The Solubility Product Constant, abbreviated as \(K_{sp}\), is a vital concept when studying precipitation reactions. It's a special equilibrium constant used for sparingly soluble ionic compounds, and it indicates the level at which a compound can dissolve in a solution. Remember that every ionic compound has its own \(K_{sp}\) value, which varies based on the temperature.
In the context of our exercise, we look at two different compounds: barium phosphate \(\text{Ba}_3(\text{PO}_4)_2\) and barium sulfate \(\text{BaSO}_4\). Each has a unique \(K_{sp}\) value. Specifically, \(\text{Ba}_3(\text{PO}_4)_2\) has a \(K_{sp}\) of \(1 \times 10^{-13}\), and \(\text{BaSO}_4\) has a \(K_{sp}\) of \(1.1 \times 10^{-10}\). These values tell us how readily each compound will dissolve in water before starting to precipitate.
When \(\text{Ba}^{2+}\) ions are introduced into the solution, they interact with phosphate and sulfate ions to potentially form solid precipitates. For each precipitate to form, the product of the ion concentrations must exceed the \(K_{sp}\) of that compound. Hence, \(K_{sp}\) is like a threshold; surpass it, and precipitation starts.

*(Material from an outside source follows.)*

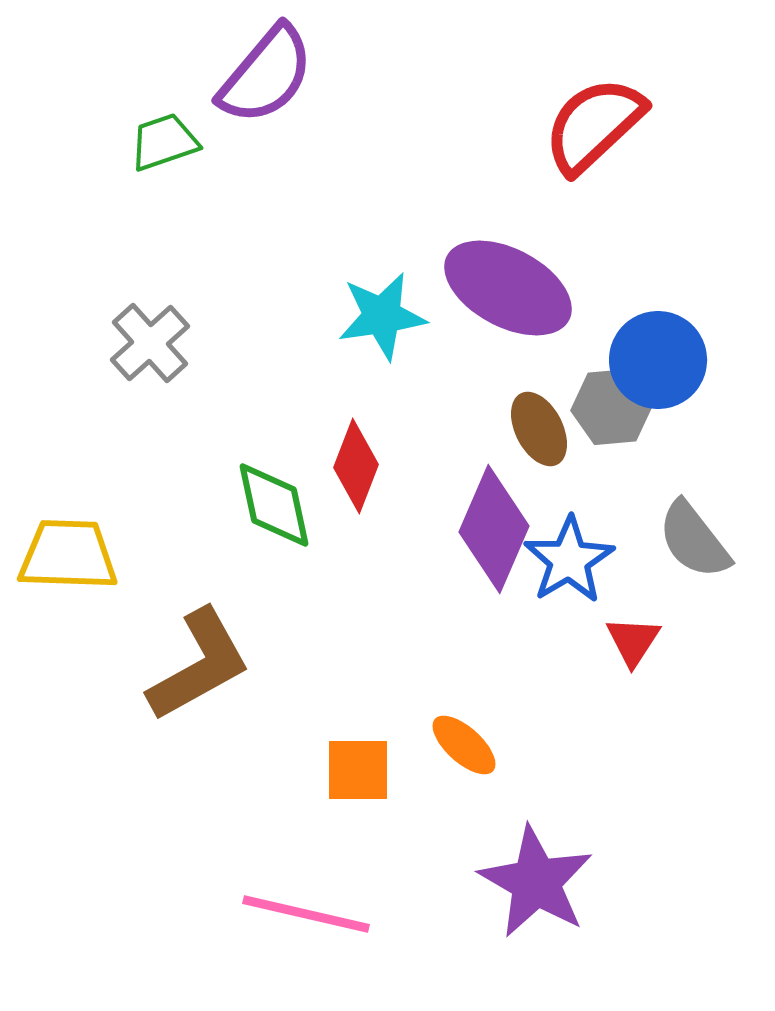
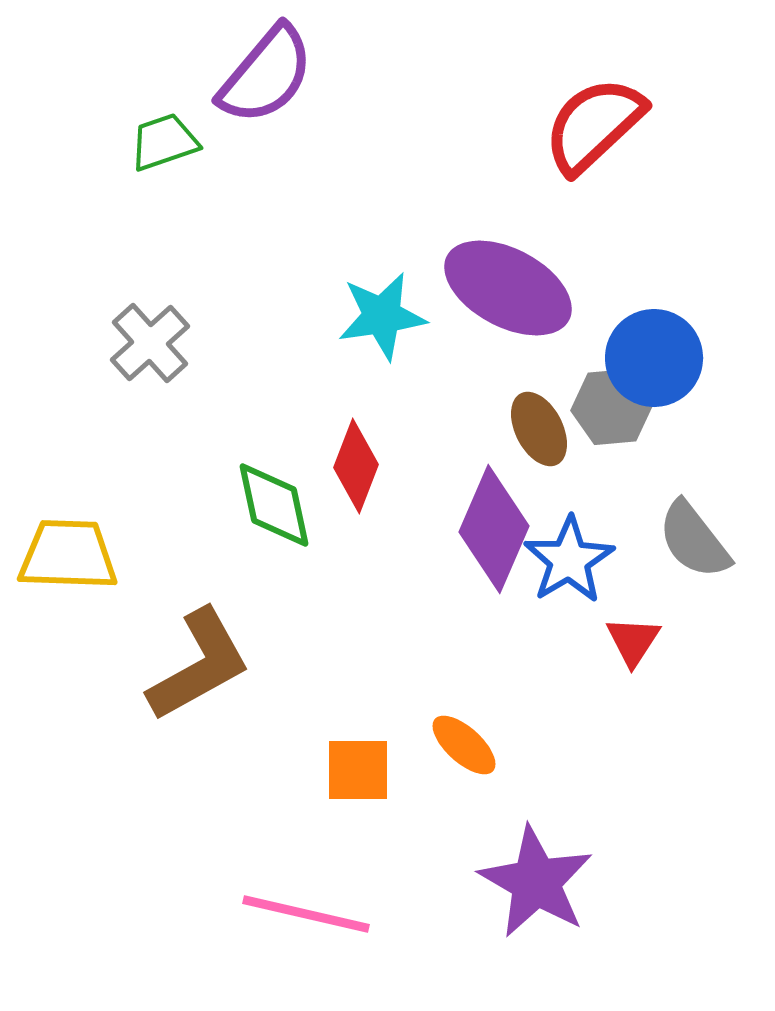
blue circle: moved 4 px left, 2 px up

Ion concentration calculations are crucial for determining when precipitation will occur in a reaction. Using the solubility product constant together with known ion concentrations, we can deduce the necessary concentration of barium ions \([\text{Ba}^{2+}]\) for each precipitate to start forming.
Let's break it down for our problem:

• For barium phosphate \(\text{Ba}_3(\text{PO}_4)_2\): The expression based on the balanced reaction equation is \(K_{sp} = [\text{Ba}^{2+}]^3 [\text{PO}_4^{3-}]^2\). With \([\text{PO}_4^{3-}] = 0.020 \, \text{M}\), we can solve for \([\text{Ba}^{2+}]\) to get approximately \(6.3 \times 10^{-4} \, \text{M}\).


• For barium sulfate \(\text{BaSO}_4\): The expression is simpler: \(K_{sp} = [\text{Ba}^{2+}][\text{SO}_4^{2-}]\). Using \([\text{SO}_4^{2-}] = 0.050 \, \text{M}\), the concentration of \([\text{Ba}^{2+}]\) required is \(2.2 \times 10^{-9} \, \text{M}\).

By contrasting these values, we identify which reaction occurs first, as the one requiring the lowest \([\text{Ba}^{2+}]\) concentration will precipitate first.

Barium chloride is a versatile reactant and crucial in our problem as it provides the \(\text{Ba}^{2+}\) ions for the precipitation reactions. Its interactions with other compounds lead to the formation of solid precipitates.
In this exercise, barium chloride reacts with two anions present in the solution: phosphate \((\text{PO}_4^{3-})\) and sulfate \((\text{SO}_4^{2-})\). Here's what happens in each scenario:

• Reaction with phosphate ions leads to the formation of barium phosphate \(\text{Ba}_3(\text{PO}_4)_2\), which has a lower \(K_{sp}\) value compared to barium sulfate, indicating it is less soluble.


• Reaction with sulfate ions creates barium sulfate \(\text{BaSO}_4\), which has a higher \(K_{sp}\), suggesting it will precipitate sooner under the conditions in the solution.

Since barium sulfate requires a lower \([\text{Ba}^{2+}]\) to precipitate than barium phosphate, it forms first. Understanding barium chloride's role in these reactions helps us predict precipitation events effectively and based on the logic that less soluble products will form if a system's saturation is reached.